I typed this week’s column in an overstuffed chair in our adult Sunday school room. Upbeat feelings inspired me as the sounds of Bible school flowed through our old church. The building’s potential is seldom utilized due to lack of people.
Classrooms that once were filled with every age group when I was a kid are now empty. We had enough classes to spill over into an historic brick house next to our church. As Sunday school attendance dwindled, we were fortunate when the Lisbon Montessori School was established. The brick house was remodeled for the school, and they have rented from us ever since. Our liaison seems to have been mutually beneficial over the years, but, of the preschool kids who abound on weekdays, few carried over to our number on Sunday mornings.
My daughters were among those few. Getting them to attend church with their dad and me has been harder as they get older. That seems to be what ails most churches today. Sunday lifestyles are not what they once were in America — perhaps throughout the world. Our small congregation (averaging about 50 on a good Sunday) numbers a few who make an attempt to “dance with a dinosaur” as William Easum’s book describes the church experience of today’s world.
Easum offers a parable to explain his view of the problem with today’s churches. He compares the church to an old wineskin into which fresh wine cannot be placed. He declares that “many … congregations are becoming irrelevant to a hurting, unchurched world and are unable to offer new wine to the new generation.”
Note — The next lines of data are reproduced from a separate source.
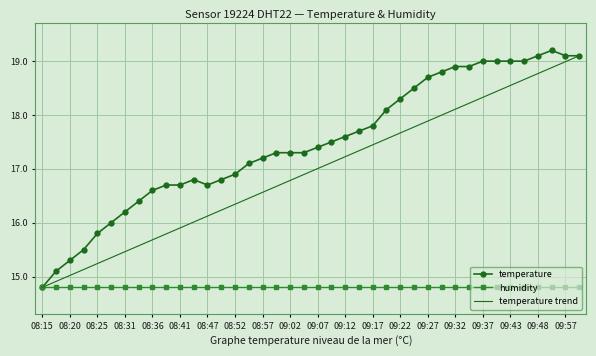

What is the minimum value shown in the chart?

14.8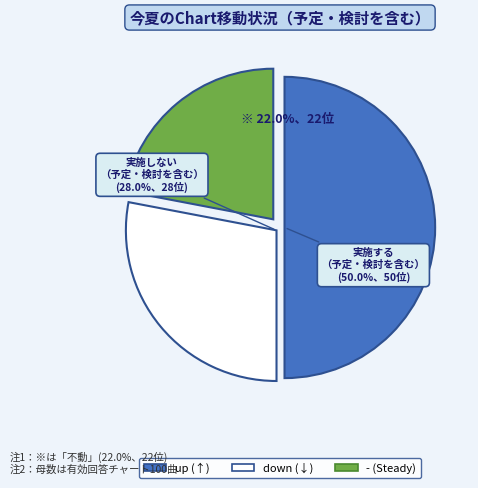

Which has a higher value, down or up?

up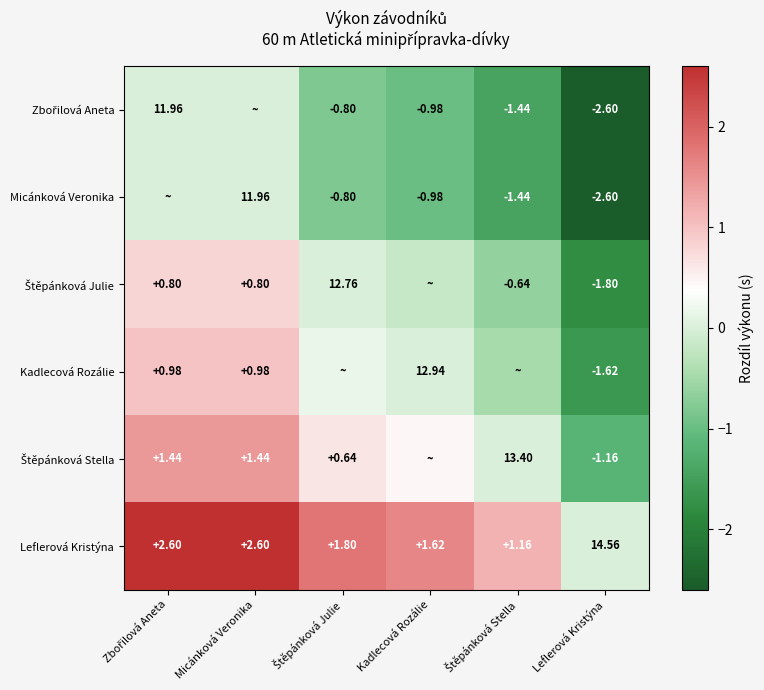

What is the sum of all Zbořilová Aneta values?

-5.8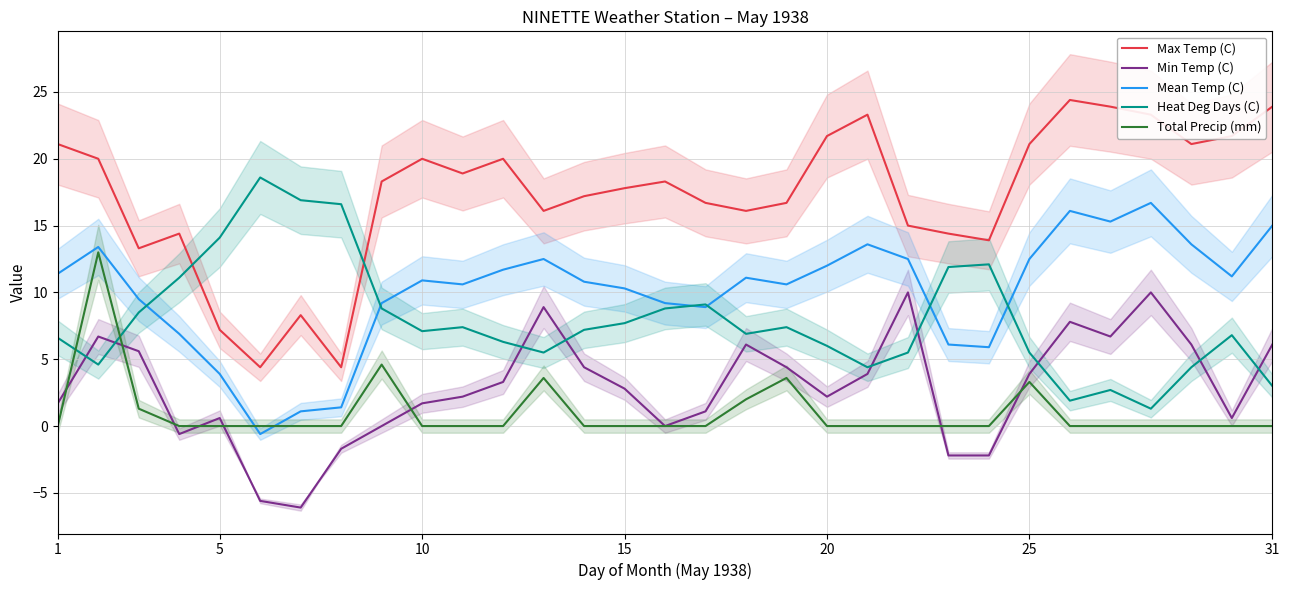

Reading right to left, extract all data points from this chart.

Max Temp (C): 23.9	21.7	21.1	23.3	23.9	24.4	21.1	13.9	14.4	15.0	23.3	21.7	16.7	16.1	16.7	18.3	17.8	17.2	16.1	20.0	18.9	20.0	18.3	4.4	8.3	4.4	7.2	14.4	13.3	20.0	21.1
Min Temp (C): 6.1	0.6	6.1	10.0	6.7	7.8	3.9	-2.2	-2.2	10.0	3.9	2.2	4.4	6.1	1.1	0.0	2.8	4.4	8.9	3.3	2.2	1.7	0.0	-1.7	-6.1	-5.6	0.6	-0.6	5.6	6.7	1.7
Mean Temp (C): 15.0	11.2	13.6	16.7	15.3	16.1	12.5	5.9	6.1	12.5	13.6	12.0	10.6	11.1	8.9	9.2	10.3	10.8	12.5	11.7	10.6	10.9	9.2	1.4	1.1	-0.6	3.9	6.9	9.5	13.4	11.4
Heat Deg Days (C): 3.0	6.8	4.4	1.3	2.7	1.9	5.5	12.1	11.9	5.5	4.4	6.0	7.4	6.9	9.1	8.8	7.7	7.2	5.5	6.3	7.4	7.1	8.8	16.6	16.9	18.6	14.1	11.1	8.5	4.6	6.6
Total Precip (mm): 0.0	0.0	0.0	0.0	0.0	0.0	3.3	0.0	0.0	0.0	0.0	0.0	3.6	2.0	0.0	0.0	0.0	0.0	3.6	0.0	0.0	0.0	4.6	0.0	0.0	0.0	0.0	0.0	1.3	13.0	0.0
I’m not one who believes that simply being in a particular church building is going to make all the difference in my life. I can find inspiration in my surroundings, but any real passion in my soul has to spring from inside me? — not outside. Concerning church attendance, my feelings are mixed. I’m nurtured by families and familiarity; I’m compromised by time ill spent on church politics.
It’s difficult to balance spiritual activity with administering a church staff and building. We waste precious hours quibbling over petty differences that should not even be problems. I wonder how any newcomer to our situation could want to be involved with us. We are the old, stale wine.
Then, two young moms joined us for worship, bringing their kids, activating a children’s class and breathing young life into our midst. They decided to organize a Bible school for summer and here I sit. Not a central figure in the planning like I was when my girls went to Bible school, I sat working on other projects and just listened.
Hearing activity in many corners of our church is a wonderful sound. Being open to change, youth, and, hopefully growth, is essential. All I had to do was paint empty water bottles yellow, turn them into ears of corn and fill them with dried beans for the kids to shake while they sing their songs. Now, that is what is called making a joyful noise!